Алексей, удивительно похожий на мать, изящный блондин, с красивыми, точно выточенными чертами лица, чистенький и свеженький, как огурчик, выстриженный по-модному, под гребенку, в опрятной тужурке, необыкновенно солидный по виду, с невозмутимым спокойствием и с какою-то торжественной серьезностью, точно делал необыкновенно важное дело, — очищал костяным ножиком кожу с сочной груши, стараясь не прихватить мясистой части плода. Окончив это, он разрезал грушу на куски и стал их класть в рот опрятными, с большими ногтями, пальцами с противной медлительностью гурмана, желающего как можно более продлить свое удовольствие. На его лице с едва пробивающимися усиками и девственной бородкой, на манерах, на всей его худощавой, небольшой, стройной фигурке был отпечаток чего-то самоуверенного, определенного и законченного, точно перед вами был не двадцатидвухлетний молодой человек, полный жажды жизни и мечтательных планов, а трезвенный, умудренный опытом муж с выработанными правилами, для которого все вопросы решены и жизнь не представляется загадкой.

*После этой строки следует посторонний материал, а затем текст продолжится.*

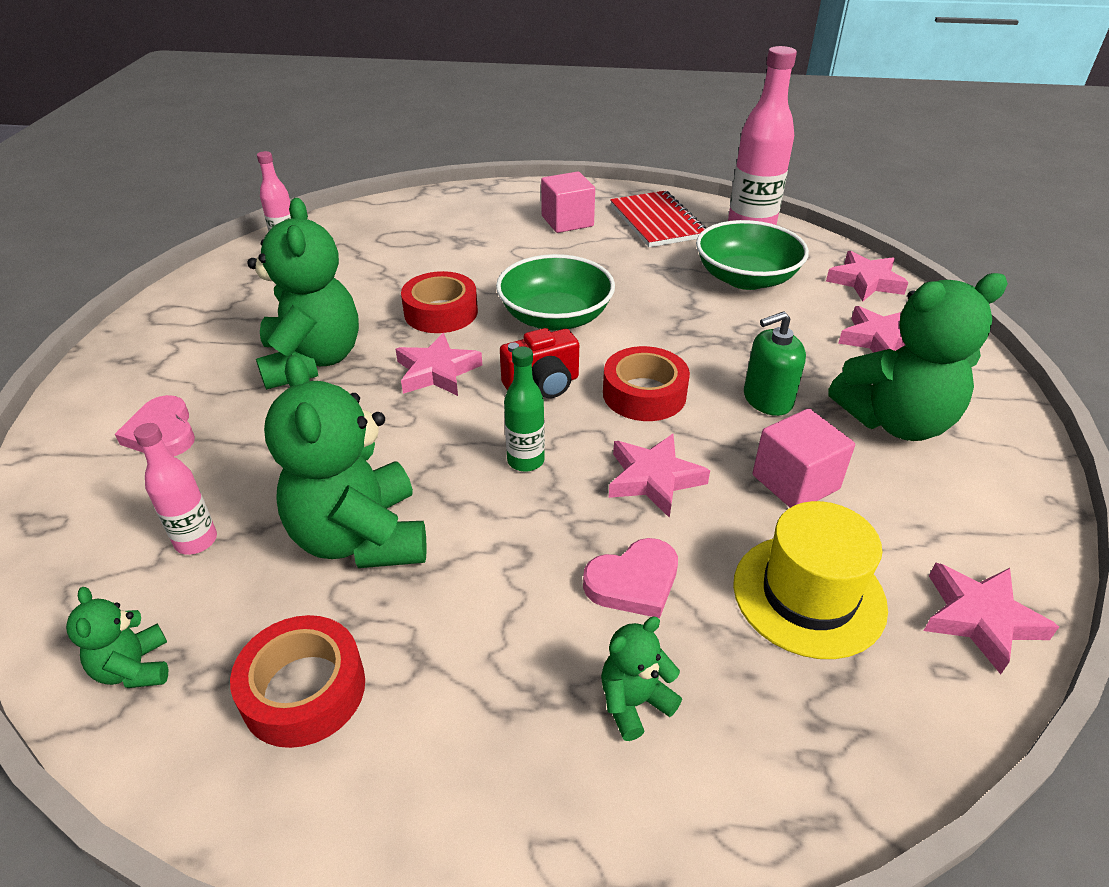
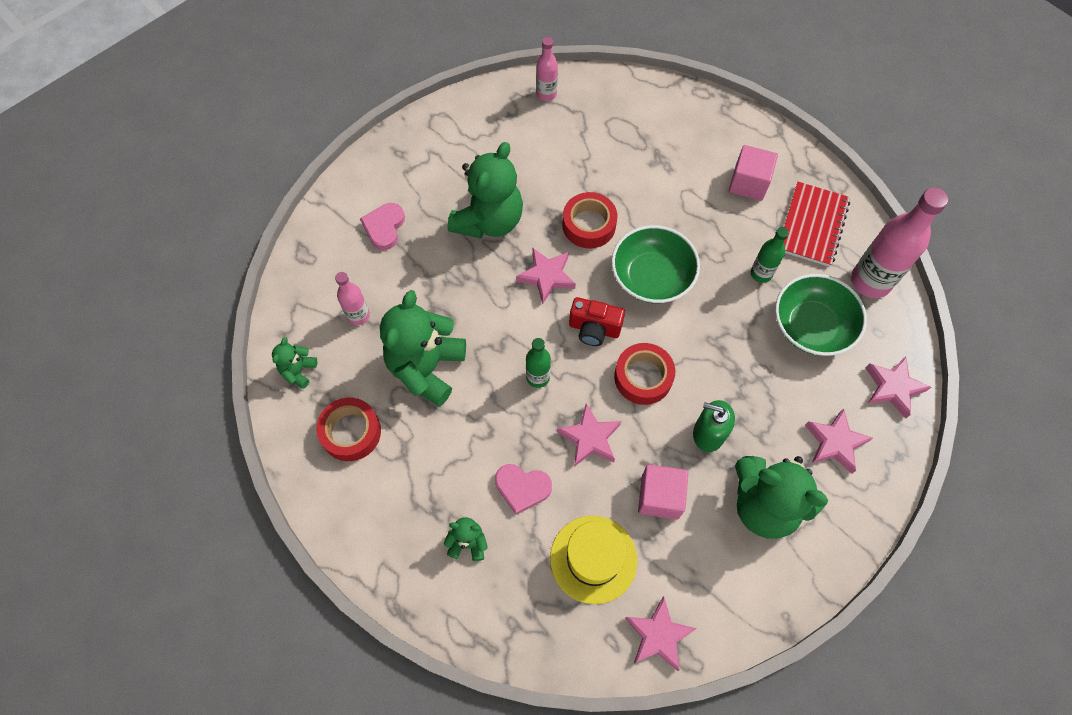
camera: 40 degrees right, 25 degrees up
(655, 267) = (761, 274): none -> green bottle

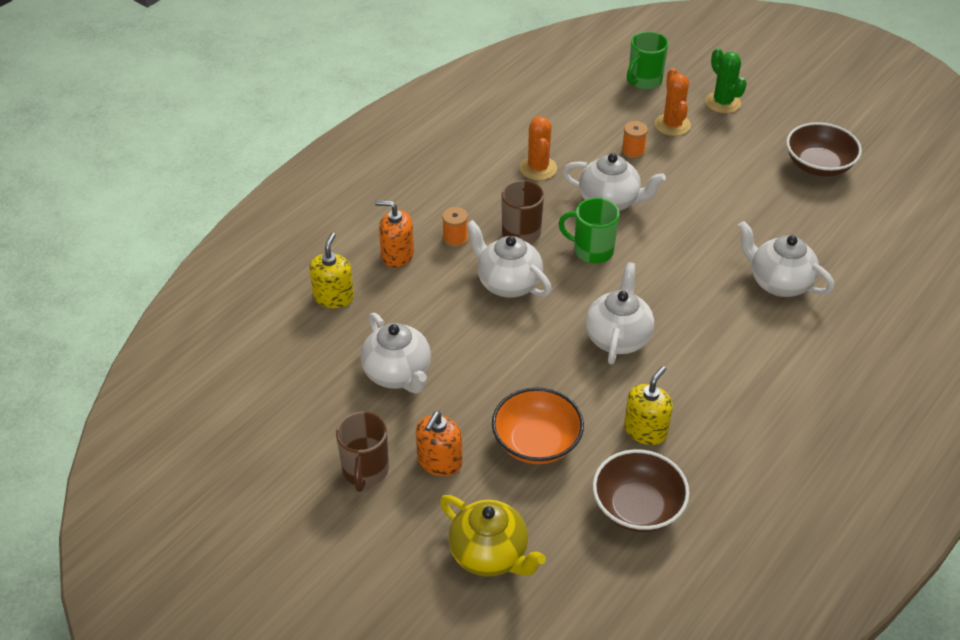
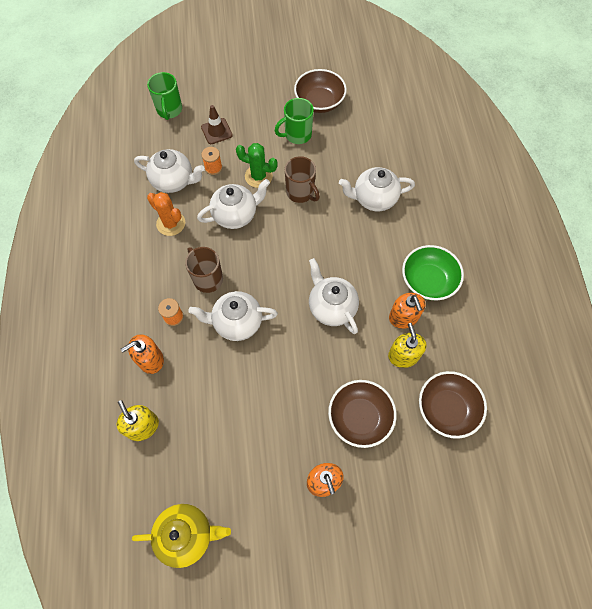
camera: 45 degrees left, 20 degrees up
(365, 471) = (290, 530): brown mug -> brown mug (300, 192)
(398, 374) = (239, 445): white teapot -> white teapot (173, 181)
(490, 555) = (409, 515): yellow teapot -> yellow teapot (186, 535)
(536, 442) = (359, 417): orange bowl -> brown bowl
(592, 251) = (260, 258): green mug -> green mug (297, 135)
(672, 125) = (216, 131): orange cactus -> brown traffic cone
(686, 400) = (403, 317): none -> orange soap dispenser
(723, 103) = (229, 94): green cactus -> green cactus (258, 176)
(754, 391) = (428, 281): none -> green bowl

Сестра его Ольга, стройная, высокая, хорошо сложенная брюнетка лет двадцати, с красивыми темными глазами, смугловатая в отца, одетая, как и мать, с претензией на щегольство, отличалась, напротив, самым беззаботным и легкомысленным видом хорошенькой, сознающей свою обворожительность куколки, для которой жизнь представляется лишь одним веселым времяпрепровождением.
Взор ее рассеянно перебегал с предмета на предмет, и мысль, очевидно, порхала, ни на чем долго не останавливаясь.